Translate a folder of SAR .png images with a fine-tuned checkpoint:
python test.py \
--sar-dir /path/to/test/SAR \
--output-dir ./results/eo \
--conf-dir ./results/confidence \
--checkpoint /path/to/model.safetensors \
--num-inference-steps 50--conf-dir is optional; when set, the confidence map captured at the midpoint denoising step (t = T/2) is min-max normalized and saved alongside each EO output. Inference uses a DDIM scheduler; 50 steps is the quality/speed sweet spot reported in the paper (~3.4 s per 512×512 image on an A6000).
utils.py implements the reported metrics via torchmetrics, lpips, and pytorch-fid: FID, LPIPS, SCC, SSIM, PSNR (and Inception Score for large batches). Validation during training reports PSNR and keeps the best checkpoint.
| Type | Method | FID↓ (SAR2Opt / SpaceNet6) | LPIPS↓ | SSIM↑ | PSNR↑ |
|---|---|---|---|---|---|
| GAN | Pix2Pix | 196.87 / 124.55 | 0.426 / 0.256 | 0.216 / 0.522 | 15.42 / 19.36 |
| GAN | CycleGAN | 139.72 / 114.81 | 0.425 / 0.274 | 0.224 / 0.493 | 14.93 / 17.80 |
| GAN | StegoGAN | 144.54 / 75.12 | 0.398 / 0.244 | 0.237 / 0.516 | 15.62 / 18.96 |
| GAN | MT-GAN | 135.42 / 72.35 | 0.385 / 0.238 | 0.252 / 0.528 | 15.82 / 19.15 |
| DDPM | SF-Diff | 91.05 / 66.12 | 0.416 / 0.258 | 0.272 / 0.249 | 16.35 / 18.85 |
| LDM | BBDM | 94.72 / 81.86 | 0.473 / 0.302 | 0.234 / 0.217 | 15.13 / 17.68 |
| LDM | cBBDM | 97.64 / 72.77 | 0.394 / 0.243 | 0.285 / 0.254 | 16.59 / 19.03 |
| LDM | C-DiffSET (Ours) | 77.81 / 37.44 | 0.346 / 0.142 | 0.286 / 0.567 | 16.61 / 21.02 |
| Method | FID↓ | LPIPS↓ | SCC↑ | SSIM↑ | PSNR↑ |
|---|---|---|---|---|---|
| MT-GAN | 73.15 | 0.378 | 0.0021 | 0.295 | 15.98 |
| SF-Diff | 64.18 | 0.432 | 0.0021 | 0.299 | 16.11 |
| cBBDM | 69.47 | 0.420 | 0.0023 | 0.304 | 16.25 |
| C-DiffSET (Ours) | 18.15 | 0.293 | 0.0108 | 0.372 | 18.08 |
See the paper and the project page for the full comparison, the Stellar-Vision geo-disjoint evaluation, and all ablations (β, channel-mapping, text prompt, backbone).
C-DiffSET/
├── main.py # entry point (YAML + argparse)

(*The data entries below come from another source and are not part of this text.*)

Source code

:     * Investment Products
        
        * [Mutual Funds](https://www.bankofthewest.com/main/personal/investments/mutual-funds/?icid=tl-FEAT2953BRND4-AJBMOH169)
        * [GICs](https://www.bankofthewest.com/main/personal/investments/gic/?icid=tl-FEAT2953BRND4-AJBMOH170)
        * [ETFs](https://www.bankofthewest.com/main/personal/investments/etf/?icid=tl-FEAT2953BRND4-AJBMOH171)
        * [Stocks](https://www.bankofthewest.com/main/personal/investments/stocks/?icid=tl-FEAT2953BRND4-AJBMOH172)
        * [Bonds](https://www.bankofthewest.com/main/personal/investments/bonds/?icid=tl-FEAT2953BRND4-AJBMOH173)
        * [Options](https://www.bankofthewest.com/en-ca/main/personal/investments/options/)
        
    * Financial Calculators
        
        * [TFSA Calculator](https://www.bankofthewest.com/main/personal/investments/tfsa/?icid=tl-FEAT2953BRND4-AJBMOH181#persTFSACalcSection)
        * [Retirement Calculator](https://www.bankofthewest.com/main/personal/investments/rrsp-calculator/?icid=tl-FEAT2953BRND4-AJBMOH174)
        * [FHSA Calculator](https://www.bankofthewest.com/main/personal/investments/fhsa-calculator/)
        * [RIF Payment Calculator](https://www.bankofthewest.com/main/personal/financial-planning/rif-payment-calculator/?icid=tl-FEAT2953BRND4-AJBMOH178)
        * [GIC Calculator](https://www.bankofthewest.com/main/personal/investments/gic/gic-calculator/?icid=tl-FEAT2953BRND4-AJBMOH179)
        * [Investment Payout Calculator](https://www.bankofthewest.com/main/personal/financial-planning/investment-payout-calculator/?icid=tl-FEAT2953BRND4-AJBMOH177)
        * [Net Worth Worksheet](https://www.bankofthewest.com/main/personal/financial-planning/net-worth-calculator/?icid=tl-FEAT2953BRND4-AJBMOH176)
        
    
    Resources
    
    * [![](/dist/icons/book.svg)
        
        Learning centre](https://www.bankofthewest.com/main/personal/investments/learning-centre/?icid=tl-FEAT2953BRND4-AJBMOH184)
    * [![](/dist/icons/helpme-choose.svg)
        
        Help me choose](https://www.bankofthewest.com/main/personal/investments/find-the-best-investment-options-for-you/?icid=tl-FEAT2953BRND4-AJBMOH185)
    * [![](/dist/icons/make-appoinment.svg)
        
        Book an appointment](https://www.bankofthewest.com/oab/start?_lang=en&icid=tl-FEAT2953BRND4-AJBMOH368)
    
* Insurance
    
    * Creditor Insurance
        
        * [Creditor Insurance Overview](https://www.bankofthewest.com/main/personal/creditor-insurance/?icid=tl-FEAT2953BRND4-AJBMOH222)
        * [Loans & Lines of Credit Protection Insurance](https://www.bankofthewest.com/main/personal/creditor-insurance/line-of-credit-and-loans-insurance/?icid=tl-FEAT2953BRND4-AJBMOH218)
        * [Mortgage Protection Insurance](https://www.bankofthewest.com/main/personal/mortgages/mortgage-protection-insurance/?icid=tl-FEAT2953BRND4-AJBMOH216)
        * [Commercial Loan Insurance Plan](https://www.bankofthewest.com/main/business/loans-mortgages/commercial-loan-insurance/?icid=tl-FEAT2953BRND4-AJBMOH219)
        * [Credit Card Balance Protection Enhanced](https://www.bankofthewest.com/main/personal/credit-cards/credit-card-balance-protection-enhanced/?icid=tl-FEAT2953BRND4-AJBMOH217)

├── train.py # Trainer: model setup, C-Diff loss, train/val loops
├── test.py # standalone inference
├── utils.py # metrics + logging/reporting
├── feeders/
│ ├── __init__.py
│ └── feeder.py # dataset classes (QXS, SAR2Opt, SpaceNet6, SEN1-2, Stellar)
├── data/
│ └── data_split.py # train/test split generator
├── configs/
│ ├── qxs_eps_conf.yaml
│ ├── saropt_eps_conf.yaml
│ └── spacenet_eps_conf.yaml
├── assets/ # figures for the README
├── requirements.txt
├── LICENSE
└── README.md
If you find this work useful, please cite:
@article{do2026cdiffset,
title = {C-DiffSET: Leveraging Latent Diffusion for SAR-to-EO Image Translation with Confidence-Guided Reliable Object Generation},
author = {Do, Jeonghyeok and Lee, Jaehyup and Lee, Seungchul and Kim, Munchurl},
journal = {IEEE Transactions on Circuits and Systems for Video Technology},
year = {2026},
doi = {10.1109/TCSVT.2026.3701447}
}This work builds on Stable Diffusion and the Hugging Face Diffusers library. The C-Diff loss is inspired by the β-NLL formulation of Seitzer et al. We thank the authors of the QXS-SAROPT, SAR2Opt, and SpaceNet6 datasets.
This work was supported by the National Research Foundation of Korea (NRF) grant funded by the Korean Government (MSIT) (RS-2024-00338513).
Released under the MIT License. Note that the Stellar-Vision dataset is proprietary and is not included in this release.